The number one thing to do today was macaroons! I have never been a huge fan of these slightly crunchy and mostly chewy little cakes nor have I had the pleasure to make them. But then again I have never enjoyed one of high caliber and taste, so today will be the turning point — and boy was I wrong about those macaroons… Kayla decided on doing vanilla macaroons while I stuck with a classic favorite of mine, raspberry macaroons with a lemon buttercream filling. I am super excited to assemble these for tomorrow’s pastry case in the campus cafeteria.
We also had the joy of blending croissant dough and letting it proof until nice and rich. Then we took half a pound of butter, smashed it with all of our pent up anger into a square and chilled it in the fridge. Once both dough and butter were chilled but still pliable, the laminated dough was rolled into a long rectangle while the butter was placed in the center. The procedure was simple, we would perform 3 three-folds on the dough each within a good fifteen to thirty minutes apart. This would allow the butter to create those wonderful layers that croissants are known and loved for. The dough would sit overnight in the refrigerator and then pulled the next morning for rolling and assembly before their final proof and bake. Some traditional flavors will be featured such as chocolate croissants, cheese croissants, and almond croissants. I am really stoked for all of them, especially when I go to bite into one of those deliciously flaky and warm pastries.
French buttercream sounds hard to make, but in reality it is just watching and having patience with boiling sugar water and whipped egg whites. Easy for anyone such as myself to say when she hasn’t made it in over a year and a half. No problems though, which is good. The only tricky part was pouring the hot syrup into the still-whipping egg whites because you cannot get it on the whip or else you’ll waste the syrup.

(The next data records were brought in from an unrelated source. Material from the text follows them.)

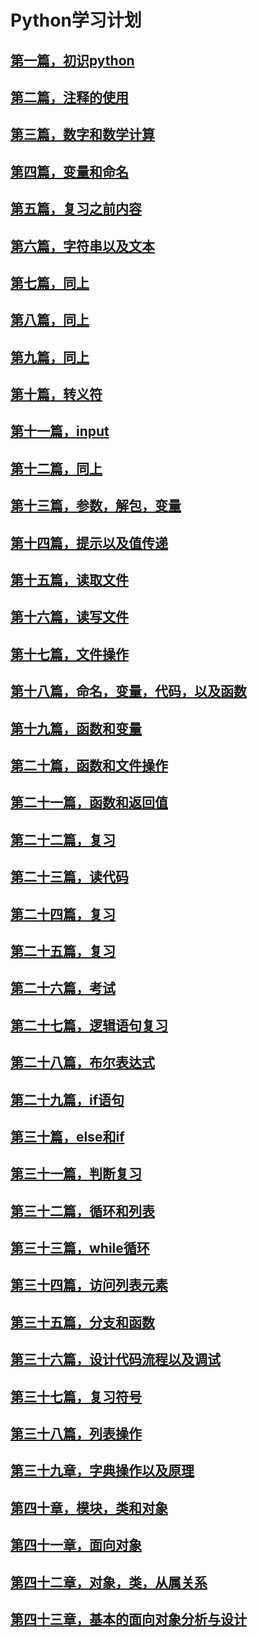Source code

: # Python学习计划

## [第一篇，初识python](https://github.com/christopher-x/Rookie/blob/master/ex01.md)

## [第二篇，注释的使用](https://github.com/christopher-x/Rookie/blob/master/ex02.md)

## [第三篇，数字和数学计算](https://github.com/christopher-x/Rookie/blob/master/ex03.md)

## [第四篇，变量和命名](https://github.com/christopher-x/Rookie/blob/master/ex04.md)

## [第五篇，复习之前内容](https://github.com/christopher-x/Rookie/blob/master/ex05.md)

## [第六篇，字符串以及文本](https://github.com/christopher-x/Rookie/blob/master/ex06.md)

## [第七篇，同上](https://github.com/christopher-x/Rookie/blob/master/ex07.md)

## [第八篇，同上](https://github.com/christopher-x/Rookie/blob/master/ex08.md)

## [第九篇，同上](https://github.com/christopher-x/Rookie/blob/master/ex09.md)

## [第十篇，转义符](https://github.com/christopher-x/Rookie/blob/master/ex10.md)

## [第十一篇，input](https://github.com/christopher-x/Rookie/blob/master/ex11.md)

## [第十二篇，同上](https://github.com/christopher-x/Rookie/blob/master/ex12.md)

## [第十三篇，参数，解包，变量](https://github.com/christopher-x/Rookie/blob/master/ex13.md)

## [第十四篇，提示以及值传递](https://github.com/christopher-x/Rookie/blob/master/ex14.md)

## [第十五篇，读取文件](https://github.com/christopher-x/Rookie/blob/master/ex15.md)

## [第十六篇，读写文件](https://github.com/christopher-x/Rookie/blob/master/ex16.md)

## [第十七篇，文件操作](https://github.com/christopher-x/Rookie/blob/master/ex17.md)

## [第十八篇，命名，变量，代码，以及函数](https://github.com/christopher-x/Rookie/blob/master/ex18.md)

## [第十九篇，函数和变量](https://github.com/christopher-x/Rookie/blob/master/ex19.md)

## [第二十篇，函数和文件操作](https://github.com/christopher-x/Rookie/blob/master/ex20.md)

## [第二十一篇，函数和返回值](https://github.com/christopher-x/Rookie/blob/master/ex21.md)

## [第二十二篇，复习](https://github.com/christopher-x/Rookie/blob/master/ex22.md)

## [第二十三篇，读代码](https://github.com/christopher-x/Rookie/blob/master/ex23.md)

## [第二十四篇，复习](https://github.com/christopher-x/Rookie/blob/master/ex24.md)

## [第二十五篇，复习](https://github.com/christopher-x/Rookie/blob/master/ex25.md)

## [第二十六篇，考试](https://github.com/christopher-x/Rookie/blob/master/ex26.md)

## [第二十七篇，逻辑语句复习](https://github.com/christopher-x/Rookie/blob/master/ex27.md)

## [第二十八篇，布尔表达式](https://github.com/christopher-x/Rookie/blob/master/ex28.md)

## [第二十九篇，if语句](https://github.com/christopher-x/Rookie/blob/master/ex29.md)

## [第三十篇，else和if](https://github.com/christopher-x/Rookie/blob/master/ex30.md)

## [第三十一篇，判断复习](https://github.com/christopher-x/Rookie/blob/master/ex31.md)

## [第三十二篇，循环和列表](https://github.com/christopher-x/Rookie/blob/master/ex32.md)

## [第三十三篇，while循环](https://github.com/christopher-x/Rookie/blob/master/ex33.md)

## [第三十四篇，访问列表元素](https://github.com/christopher-x/Rookie/blob/master/ex34.md)

## [第三十五篇，分支和函数](https://github.com/christopher-x/Rookie/blob/master/ex35.md)

## [第三十六篇，设计代码流程以及调试](https://github.com/christopher-x/Rookie/blob/master/ex36.md)

## [第三十七篇，复习符号](https://github.com/christopher-x/Rookie/blob/master/ex37.md)

## [第三十八篇，列表操作](https://github.com/christopher-x/Rookie/blob/master/ex38.md)

## [第三十九章，字典操作以及原理](https://github.com/christopher-x/Rookie/blob/master/ex39.md)

## [第四十章，模块，类和对象](https://github.com/christopher-x/Rookie/blob/master/ex40.md)

## [第四十一章，面向对象](https://github.com/christopher-x/Rookie/blob/master/ex41.md)

## [第四十二章，对象，类，从属关系](https://github.com/christopher-x/Rookie/blob/master/ex42.md)

## [第四十三章，基本的面向对象分析与设计](https://github.com/christopher-x/Rookie/blob/master/ex43.md)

You have to pour it between the whip and the bowl so that the egg slowly incorporates it. I will flavor my buttercream tomorrow with some lemon paste and zest.
Lastly, but not least and certainly the fluffiest – brioche dough. We had the task of pulling brioche from the freezer and letting it thaw to temp this morning. Once thawed we cut the dough into 2 oz. portions and rolled them into balls. We proceeded to do what is called “hang the chicken” (Chef Dani probably coined this reference…) which is basically turning your hand 45 degrees and sawing a piece of the dough ball until you get a small balloon on one side and a bulbous growth on the other. You handle the balloon end and let it dangle until it is slightly stretched, make a hole in the bulbous end, and shove the balloon end underneath until it meets and pokes above the center hole. They were placed in oiled cupcake pans to retard overnight and baked off in the morning.
A psychotic day filled with dangling chickens, stiff peaks, and chewy feet!